(RSF/IFEX) – RSF and the Belarusian Association of Journalists (BAJ) have called for the investigation into the disappearance of Dmitri Zavadski, a Belarus cameraman for the Russian television station ORT, to be reopened. In a 27 February 2003 letter, the official heading the inquiry, Ivan Branchel, told Zavadski’s widow, Svetlana Zavadskaya, that the authorities had […]
(RSF/IFEX) – RSF and the Belarusian Association of Journalists (BAJ) have called for the investigation into the disappearance of Dmitri Zavadski, a Belarus cameraman for the Russian television station ORT, to be reopened.
In a 27 February 2003 letter, the official heading the inquiry, Ivan Branchel, told Zavadski’s widow, Svetlana Zavadskaya, that the authorities had decided to stop looking for the journalist because “he has not yet been found.” Zavadski disappeared on 7 July 2000.
The two press freedom organisations wrote to Branchel, pointing out that the decision was contrary to international legal norms and also deprived the Zavadski family (his wife, mother and son) of their right to know the truth about what happened to him.

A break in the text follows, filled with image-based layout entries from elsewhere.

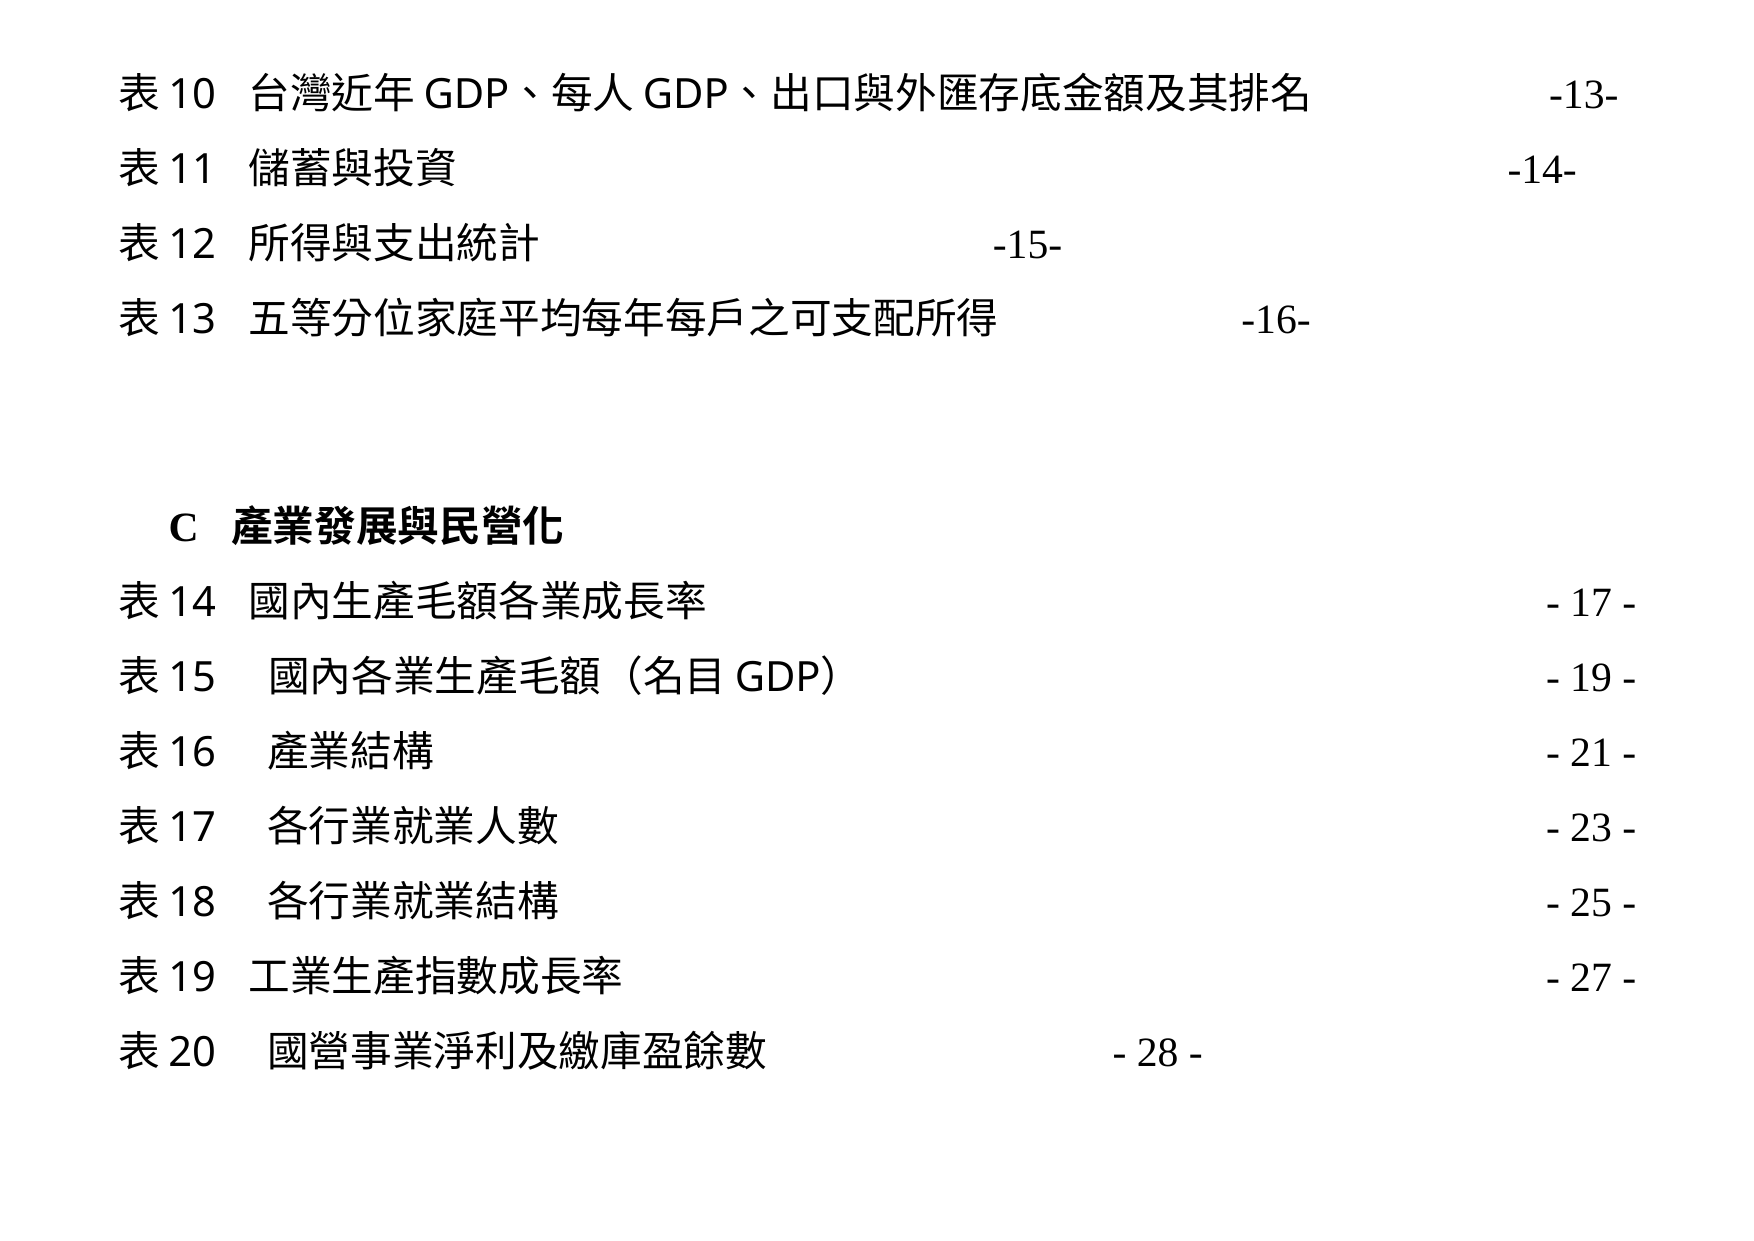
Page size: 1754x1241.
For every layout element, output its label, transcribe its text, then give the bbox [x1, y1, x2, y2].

text 表11 儲蓄與投資 -14- [118, 127, 1636, 202]
text 表15 國內各業生產毛額（名目GDP） - 19 - [118, 636, 1636, 711]
text 表20 國營事業淨利及繳庫盈餘數 - 28 - [118, 1011, 1636, 1086]
text 表17 各行業就業人數 - 23 - [118, 786, 1636, 861]
text 表10 台灣近年GDP、每人GDP、出口與外匯存底金額及其排名 -13- [118, 52, 1636, 127]
text 表12 所得與支出統計 -15- [118, 202, 1636, 277]
text 表14 國內生產毛額各業成長率 - 17 - [118, 561, 1636, 636]
text 表18 各行業就業結構 - 25 - [118, 861, 1636, 936]
text C 產業發展與民營化 [168, 486, 1636, 561]
text 表16 產業結構 - 21 - [118, 711, 1636, 786]
text 表19 工業生產指數成長率 - 27 - [118, 936, 1636, 1011]
text 表13 五等分位家庭平均每年每戶之可支配所得 -16- [118, 277, 1651, 352]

RSF and the BAJ said ending the investigation violated the United Nations General Assembly’s Declaration on the Protection of All Persons from Enforced Disappearance (Resolution 47/133) of 18 December 1992, Article 17 of which states that “acts constituting enforced disappearance shall be considered a continuing offence as long as the perpetrators continue to conceal the fate and the whereabouts of persons who have disappeared and these facts remain unclarified.”

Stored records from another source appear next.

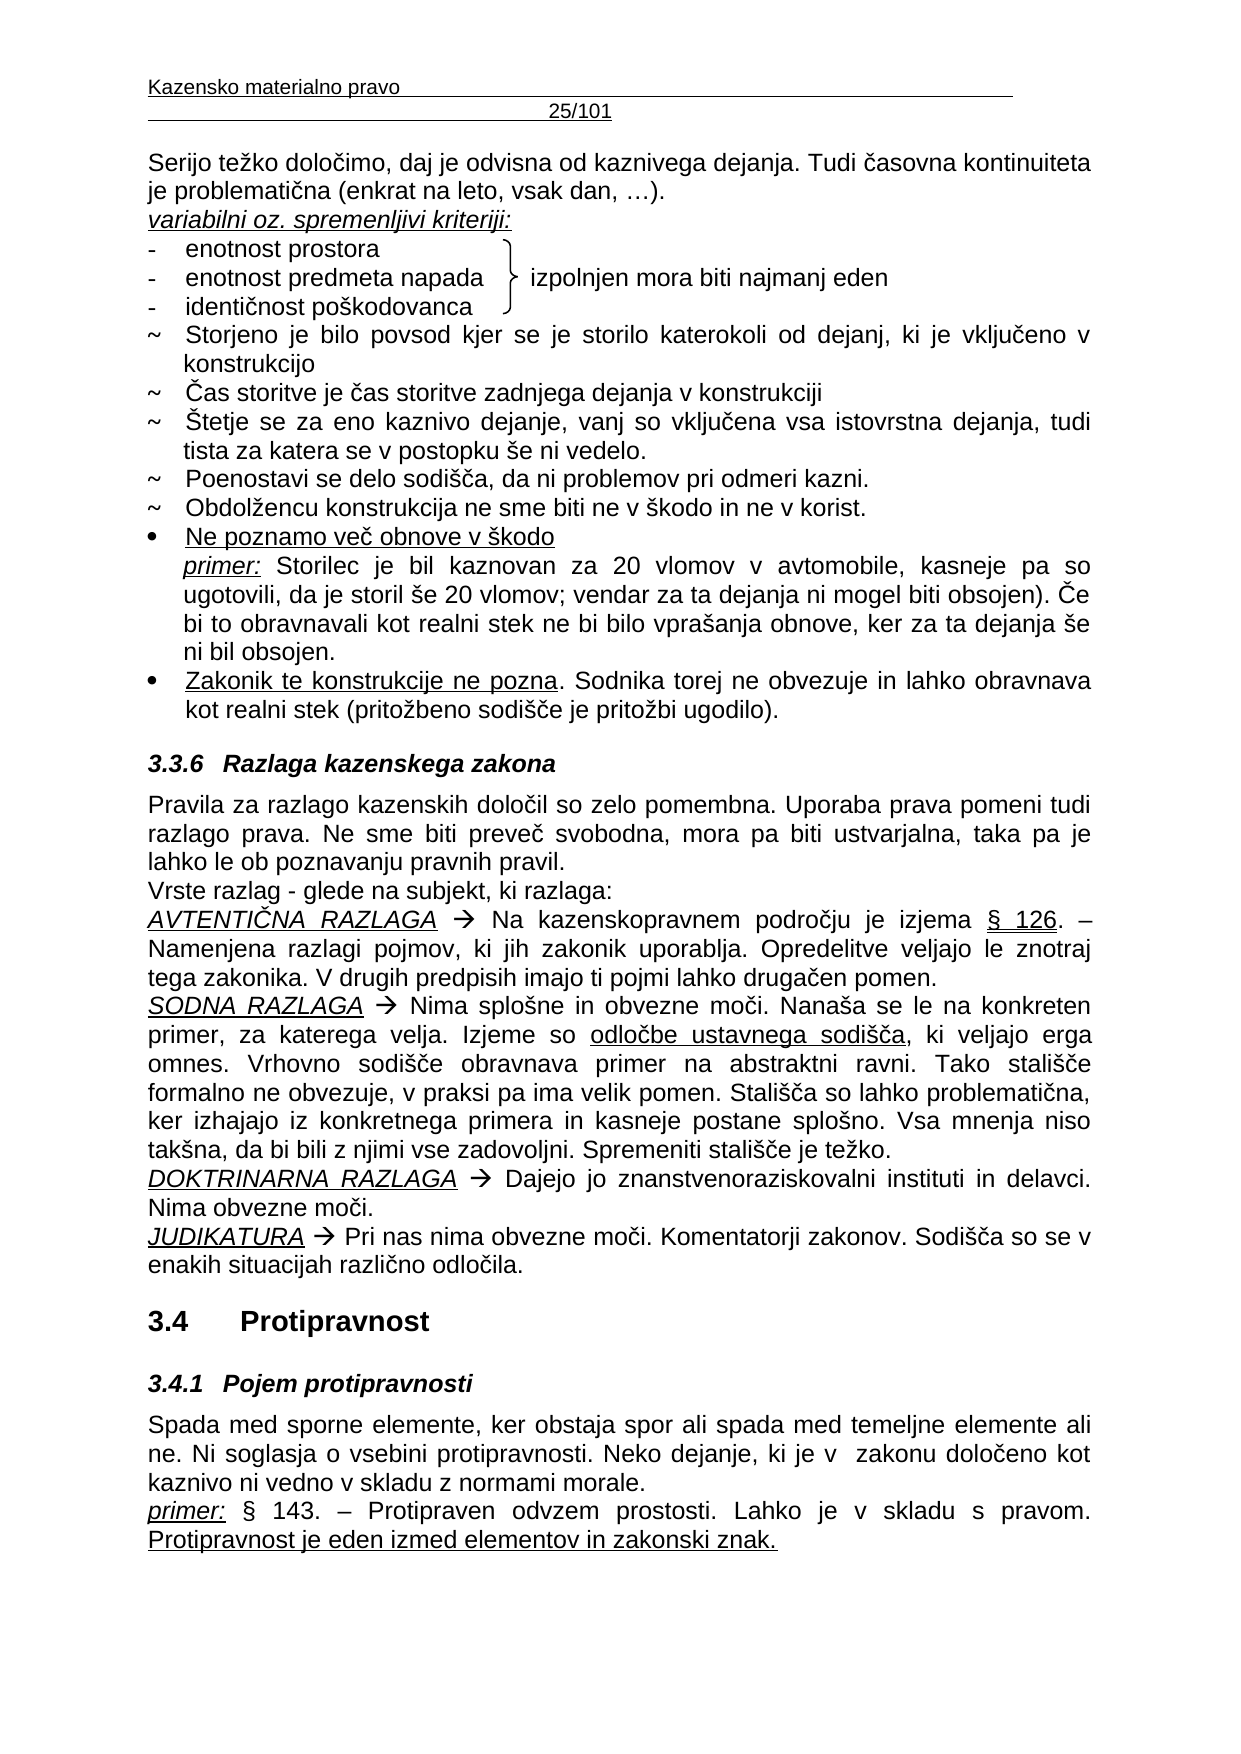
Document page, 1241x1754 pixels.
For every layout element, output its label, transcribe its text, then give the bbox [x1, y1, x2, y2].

list enotnost predmeta napada [148, 263, 513, 292]
text Spada med sporne elemente, ker obstaja spor ali spada med temeljne elemente ali ne. Ni soglasja o vsebini protipravnosti. Neko dejanje, ki je v zakonu določeno kot kaznivo ni vedno v skladu z normami morale. [148, 1410, 1093, 1496]
list Štetje se za eno kaznivo dejanje, vanj so vključena vsa istovrstna dejanja, tudi tista za katera se v postopku še ni vedelo. [148, 407, 1093, 464]
list Ne poznamo več obnove v škodo [148, 522, 1093, 551]
subtitle Pojem protipravnosti [148, 1369, 1093, 1398]
list enotnost prostora [148, 234, 1093, 263]
text SODNA RAZLAGA  Nima splošne in obvezne moči. Nanaša se le na konkreten primer, za katerega velja. Izjeme so odločbe ustavnega sodišča, ki veljajo erga omnes. Vrhovno sodišče obravnava primer na abstraktni ravni. Tako stališče formalno ne obvezuje, v praksi pa ima velik pomen. Stališča so lahko problematična, ker izhajajo iz konkretnega primera in kasneje postane splošno. Vsa mnenja niso takšna, da bi bili z njimi vse zadovoljni. Spremeniti stališče je težko. [148, 991, 1093, 1164]
list Čas storitve je čas storitve zadnjega dejanja v konstrukciji [148, 378, 1093, 407]
list Storjeno je bilo povsod kjer se je storilo katerokoli od dejanj, ki je vključeno v konstrukcijo [148, 320, 1093, 378]
text primer: § 143. – Protipraven odvzem prostosti. Lahko je v skladu s pravom. Protipravnost je eden izmed elementov in zakonski znak. [148, 1496, 1093, 1554]
list Zakonik te konstrukcije ne pozna. Sodnika torej ne obvezuje in lahko obravnava kot realni stek (pritožbeno sodišče je pritožbi ugodilo). [148, 666, 1093, 724]
text DOKTRINARNA RAZLAGA  Dajejo jo znanstvenoraziskovalni instituti in delavci. Nima obvezne moči. [148, 1164, 1093, 1221]
subtitle Razlaga kazenskega zakona [148, 749, 1093, 777]
list Obdolžencu konstrukcija ne sme biti ne v škodo in ne v korist. [148, 493, 1093, 522]
subtitle Protipravnost [148, 1304, 1093, 1338]
text JUDIKATURA  Pri nas nima obvezne moči. Komentatorji zakonov. Sodišča so se v enakih situacijah različno odločila. [148, 1221, 1093, 1279]
list identičnost poškodovanca [148, 292, 1093, 320]
text Pravila za razlago kazenskih določil so zelo pomembna. Uporaba prava pomeni tudi razlago prava. Ne sme biti preveč svobodna, mora pa biti ustvarjalna, taka pa je lahko le ob poznavanju pravnih pravil. [148, 790, 1093, 876]
list Poenostavi se delo sodišča, da ni problemov pri odmeri kazni. [148, 464, 1093, 493]
list izpolnjen mora biti najmanj eden [512, 263, 1093, 292]
text Serijo težko določimo, daj je odvisna od kaznivega dejanja. Tudi časovna kontinuiteta je problematična (enkrat na leto, vsak dan, …). [148, 148, 1093, 205]
text variabilni oz. spremenljivi kriteriji: [148, 205, 1093, 234]
text primer: Storilec je bil kaznovan za 20 vlomov v avtomobile, kasneje pa so ugotovili, da je storil še 20 vlomov; vendar za ta dejanja ni mogel biti obsojen). Če bi to obravnavali kot realni stek ne bi bilo vprašanja obnove, ker za ta dejanja še ni bil obsojen. [183, 551, 1093, 666]
text AVTENTIČNA RAZLAGA  Na kazenskopravnem področju je izjema § 126. – Namenjena razlagi pojmov, ki jih zakonik uporablja. Opredelitve veljajo le znotraj tega zakonika. V drugih predpisih imajo ti pojmi lahko drugačen pomen. [148, 905, 1093, 991]
text Vrste razlag - glede na subjekt, ki razlaga: [148, 876, 1093, 905]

Regional bodies such as the European and Inter-American Courts of Human Rights have ruled several times that because enforced disappearance is by nature “continuous,” states are obliged to keep on searching until the missing person is found.

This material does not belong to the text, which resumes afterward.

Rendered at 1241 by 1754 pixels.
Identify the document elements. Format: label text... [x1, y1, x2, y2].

RSF and the BAJ believe that the trial that ended on 16 July 2002 with a life sentence for Valeri Ignatovich, former head of the Interior Ministry’s special police force, for being responsible for Zavadski’s disappearance, did not establish the exact circumstances of Zavadski’s enforced disappearance or the identity of those who ordered his kidnapping.
An ad hoc sub-committee of the Council of Europe’s Parliamentary Assembly set up to investigate the disappearance of opposition figures in Belarus reported on 27 November 2002 that the Belarusian authorities had still not accounted satisfactorily for the journalist’s disappearance.
Zavadski was formerly the personal cameraman of President Alexander Lukashenko until 1996, when he resigned from the government-controlled television station without the authorities’ agreement and joined the Russian station ORT. He was jailed for two months with an ORT colleague in 1997 after they reported on gaps in Belarusian security along the country’s border with Lithuania.
In 2000, Zavadski revealed that Ignatovich, who had left the Interior Ministry police, was working with independence fighters in Chechnya. The Belarusian authorities say he killed Zavadski for reporting this information.